The STEED Self-Signing Nonthority

14 June 2012 6:26 PM (gnupg | steed | en)

Recently GnuPG got its feet in to the CA business. With 2.1beta3 the default installed certificates include this one:

      S/N: 01
   Issuer: /CN=The STEED Self-Signing Nonthority
  Subject: /CN=The STEED Self-Signing Nonthority
 validity: 2011-11-11 00:00:00 through 2106-02-06 00:00:00
 key type: 1024 bit RSA
key usage: certSign crlSign

Huh, what is that? Only 1024 bit — isn’t that insecure? Expires in 2106 — why this? Well, it even comes worse: We also distribute the corresponding private key in the source tarball at: tests/68A638998DFABAC510EA645CE34F9686B2EDF7EA.key.

Uh, that’s crazy. Not really: It is just another arbitrary certificate and GnuPG does not trust it unless the user confirms that it is a trustworthy root certificate. In fact any S/MIME mail may contain a self-signed certificates - they are actually quite common. So, what is special with that certificate?
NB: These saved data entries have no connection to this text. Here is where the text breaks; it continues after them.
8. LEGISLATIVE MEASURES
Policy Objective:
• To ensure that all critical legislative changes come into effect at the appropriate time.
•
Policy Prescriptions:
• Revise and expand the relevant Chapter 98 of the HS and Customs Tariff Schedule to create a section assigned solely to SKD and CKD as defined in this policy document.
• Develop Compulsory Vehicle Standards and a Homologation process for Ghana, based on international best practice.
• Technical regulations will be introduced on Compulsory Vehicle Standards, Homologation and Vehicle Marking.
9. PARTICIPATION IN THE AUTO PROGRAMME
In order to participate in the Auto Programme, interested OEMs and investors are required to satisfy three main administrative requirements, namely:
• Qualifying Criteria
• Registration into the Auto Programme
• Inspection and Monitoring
A closer look shows that it features an uncommon signed attribute: 1.3.6.1.4.1.11591.2.2.2 which is also known as wellKnownPrivateKey (this OID is below the GNU arc). GPGSM (GnuPG’s S/MIME tool) recognizes this attribute, skips the check for trusted root certificates, and return an non-trusted error when operating in the standard validation models (shell and chain). Only in the steed validation model it does not return an error, this is because that model does not care about the certificate chain, but solely bases its validation result on the fingerprint of the certificate. In the steed model the whole certificate rummage is only used to convince existing software that it sees a real certificate. This allows to use existing software to store and transport such certificates. In GnuPG, this special root certificate makes it easier to handle certificates for the STEED system; without it GnuPG would need to make sure that all certificates used by the STEED system carry a special attribute, identifying them as STEED certificates. The solution with a special root is a bit cleaner. It also makes some fun of the existing public PKIs.
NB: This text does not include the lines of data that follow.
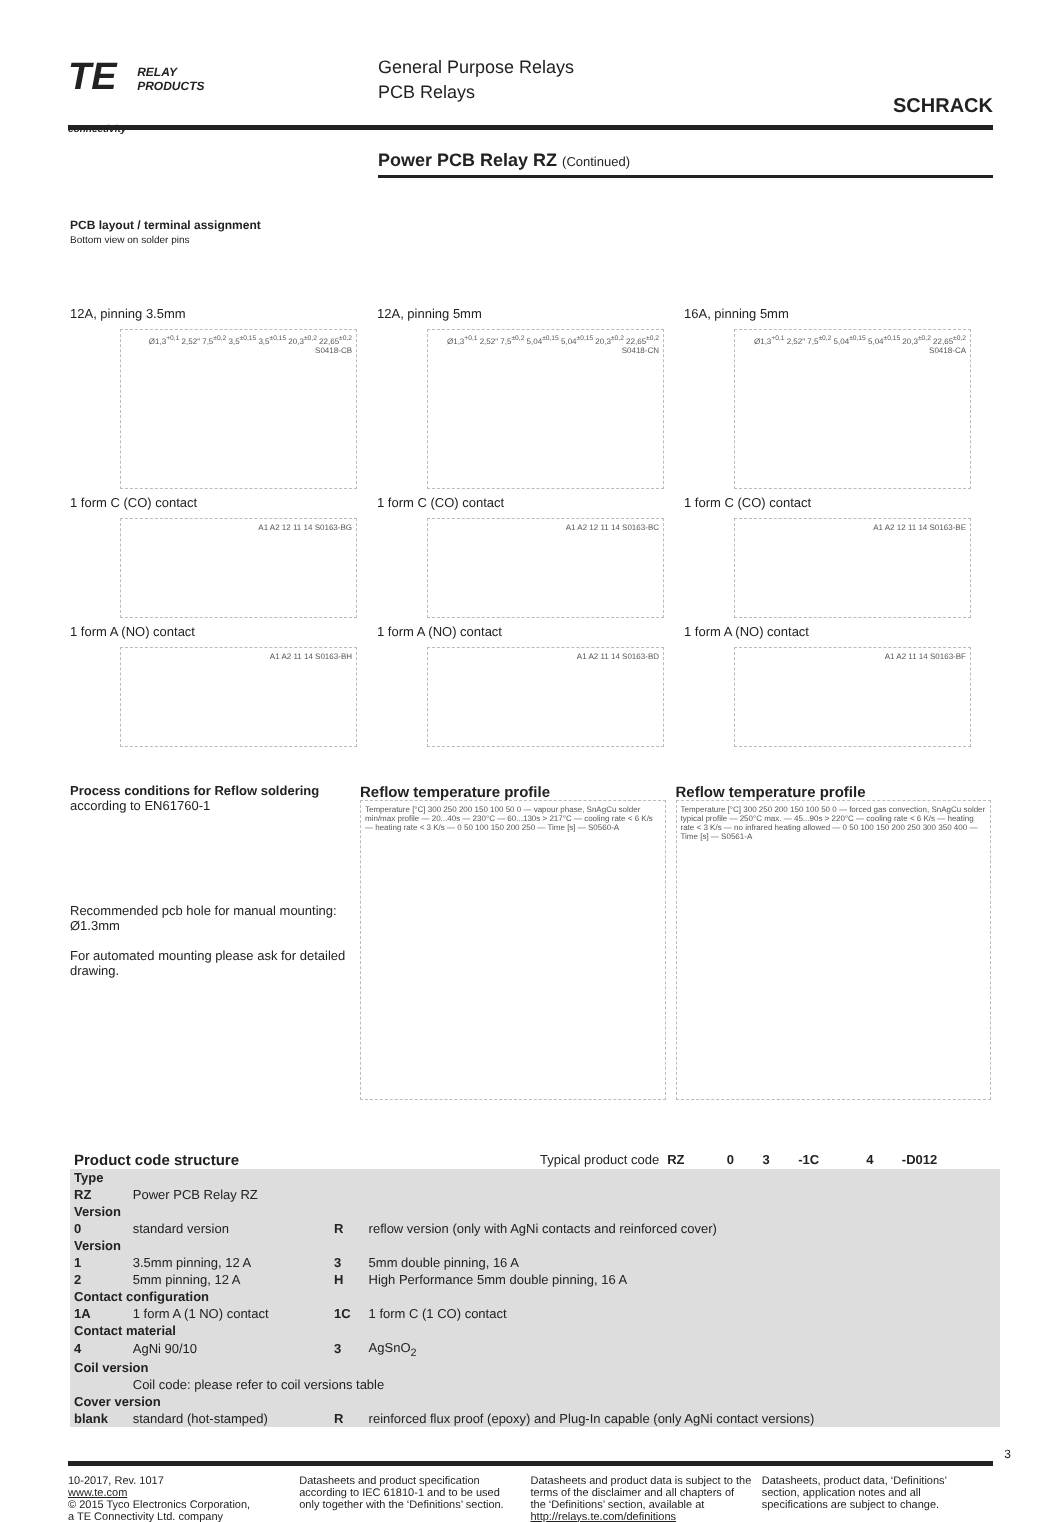TE RELAY
PRODUCTS
connectivity
General Purpose Relays
PCB Relays
SCHRACK
Power PCB Relay RZ (Continued)
PCB layout / terminal assignment
Bottom view on solder pins
12A, pinning 3.5mm
Ø1,3<sup>+0,1</sup> 2,52" 7,5<sup>±0,2</sup> 3,5<sup>±0,15</sup> 3,5<sup>±0,15</sup> 20,3<sup>±0,2</sup> 22,65<sup>±0,2</sup> S0418-CB
1 form C (CO) contact
A1 A2 12 11 14 S0163-BG
1 form A (NO) contact
A1 A2 11 14 S0163-BH
12A, pinning 5mm
Ø1,3<sup>+0,1</sup> 2,52" 7,5<sup>±0,2</sup> 5,04<sup>±0,15</sup> 5,04<sup>±0,15</sup> 20,3<sup>±0,2</sup> 22,65<sup>±0,2</sup> S0418-CN
1 form C (CO) contact
A1 A2 12 11 14 S0163-BC
1 form A (NO) contact
A1 A2 11 14 S0163-BD
16A, pinning 5mm
Ø1,3<sup>+0,1</sup> 2,52" 7,5<sup>±0,2</sup> 5,04<sup>±0,15</sup> 5,04<sup>±0,15</sup> 20,3<sup>±0,2</sup> 22,65<sup>±0,2</sup> S0418-CA
1 form C (CO) contact
A1 A2 12 11 14 S0163-BE
1 form A (NO) contact
A1 A2 11 14 S0163-BF
Process conditions for Reflow soldering
according to EN61760-1
Recommended pcb hole for manual mounting: Ø1.3mm
For automated mounting please ask for detailed drawing.
Reflow temperature profile
Temperature [°C] 300 250 200 150 100 50 0 — vapour phase, SnAgCu solder min/max profile — 20...40s — 230°C — 60...130s > 217°C — cooling rate < 6 K/s — heating rate < 3 K/s — 0 50 100 150 200 250 — Time [s] — S0560-A
Reflow temperature profile
Temperature [°C] 300 250 200 150 100 50 0 — forced gas convection, SnAgCu solder typical profile — 250°C max. — 45...90s > 220°C — cooling rate < 6 K/s — heating rate < 3 K/s — no infrared heating allowed — 0 50 100 150 200 250 300 350 400 — Time [s] — S0561-A
| Product code structure | | | Typical product code | RZ | 0 | 3 | -1C | 4 | -D012 |
| Type | | | | | | | | | |
| RZ | Power PCB Relay RZ | | | | | | | | |
| Version | | | | | | | | | |
| 0 | standard version | R | reflow version (only with AgNi contacts and reinforced cover) | | | | | | |
| Version | | | | | | | | | |
| 1 | 3.5mm pinning, 12 A | 3 | 5mm double pinning, 16 A | | | | | | |
| 2 | 5mm pinning, 12 A | H | High Performance 5mm double pinning, 16 A | | | | | | |
| Contact configuration | | | | | | | | | |
| 1A | 1 form A (1 NO) contact | 1C | 1 form C (1 CO) contact | | | | | | |
| Contact material | | | | | | | | | |
| 4 | AgNi 90/10 | 3 | AgSnO<sub>2</sub> | | | | | | |
| Coil version | | | | | | | | | |
| | Coil code: please refer to coil versions table | | | | | | | | |
| Cover version | | | | | | | | | |
| blank | standard (hot-stamped) | R | reinforced flux proof (epoxy) and Plug-In capable (only AgNi contact versions) | | | | | | |
3
10-2017, Rev. 1017
www.te.com
© 2015 Tyco Electronics Corporation,
a TE Connectivity Ltd. company
Datasheets and product specification according to IEC 61810-1 and to be used only together with the ‘Definitions’ section.
Datasheets and product data is subject to the terms of the disclaimer and all chapters of the ‘Definitions’ section, available at http://relays.te.com/definitions
Datasheets, product data, ‘Definitions’ section, application notes and all specifications are subject to change.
In case you wonder whether there is something special with the private key of this nonthority, check yourself: Build libgcrypt and run tests/prime --42.
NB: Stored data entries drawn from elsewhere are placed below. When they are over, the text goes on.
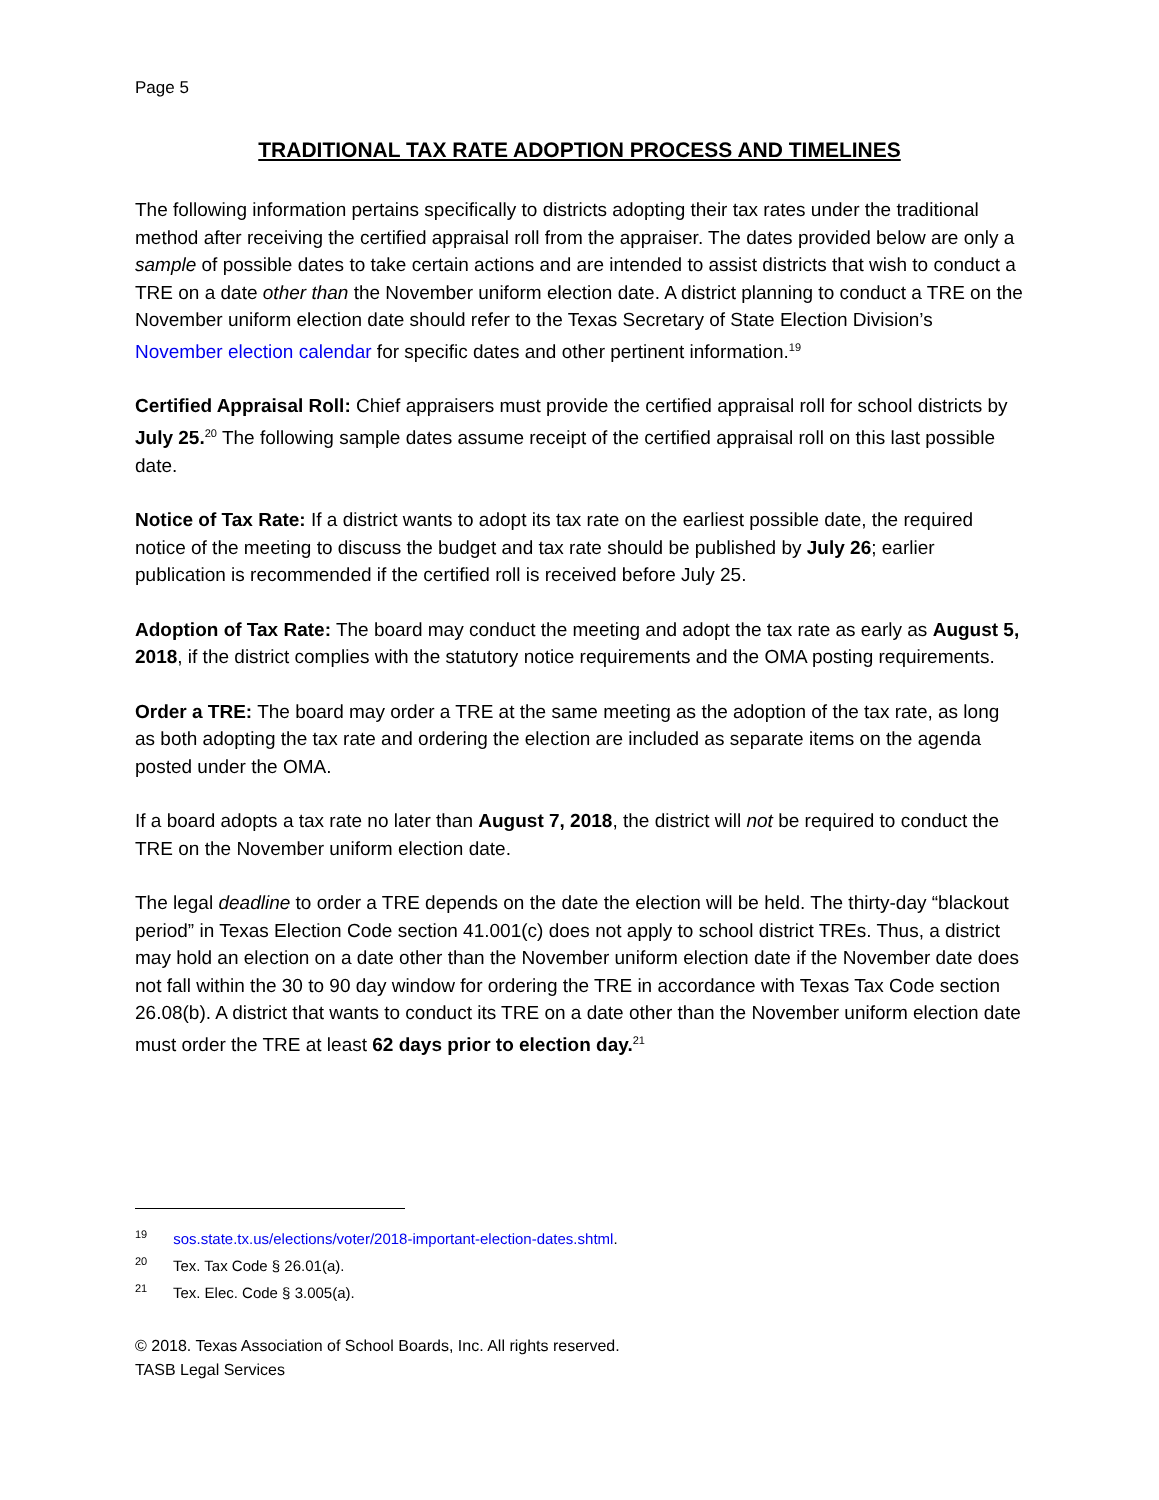Page 5
TRADITIONAL TAX RATE ADOPTION PROCESS AND TIMELINES
The following information pertains specifically to districts adopting their tax rates under the traditional method after receiving the certified appraisal roll from the appraiser. The dates provided below are only a sample of possible dates to take certain actions and are intended to assist districts that wish to conduct a TRE on a date other than the November uniform election date. A district planning to conduct a TRE on the November uniform election date should refer to the Texas Secretary of State Election Division’s November election calendar for specific dates and other pertinent information.<sup>19</sup>
Certified Appraisal Roll: Chief appraisers must provide the certified appraisal roll for school districts by July 25.<sup>20</sup> The following sample dates assume receipt of the certified appraisal roll on this last possible date.
Notice of Tax Rate: If a district wants to adopt its tax rate on the earliest possible date, the required notice of the meeting to discuss the budget and tax rate should be published by July 26; earlier publication is recommended if the certified roll is received before July 25.
Adoption of Tax Rate: The board may conduct the meeting and adopt the tax rate as early as August 5, 2018, if the district complies with the statutory notice requirements and the OMA posting requirements.
Order a TRE: The board may order a TRE at the same meeting as the adoption of the tax rate, as long as both adopting the tax rate and ordering the election are included as separate items on the agenda posted under the OMA.
If a board adopts a tax rate no later than August 7, 2018, the district will not be required to conduct the TRE on the November uniform election date.
The legal deadline to order a TRE depends on the date the election will be held. The thirty-day “blackout period” in Texas Election Code section 41.001(c) does not apply to school district TREs. Thus, a district may hold an election on a date other than the November uniform election date if the November date does not fall within the 30 to 90 day window for ordering the TRE in accordance with Texas Tax Code section 26.08(b). A district that wants to conduct its TRE on a date other than the November uniform election date must order the TRE at least 62 days prior to election day.<sup>21</sup>
<sup>19</sup> sos.state.tx.us/elections/voter/2018-important-election-dates.shtml.
<sup>20</sup> Tex. Tax Code § 26.01(a).
<sup>21</sup> Tex. Elec. Code § 3.005(a).
© 2018. Texas Association of School Boards, Inc. All rights reserved.
TASB Legal Services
Yet another attempt to keep a blog

14 June 2011 2:00 AM (en)

Having always preferred static web pages, it might now be worth to checkout whether GIT and Guile are able to change my mind. Let’s see whether Andy’s tekuti makes the difference. I plan to post short blurbs once in a while. For extra fun and as an incentive to get away from Legacy IP, this server has only an AAAA record in the DNS.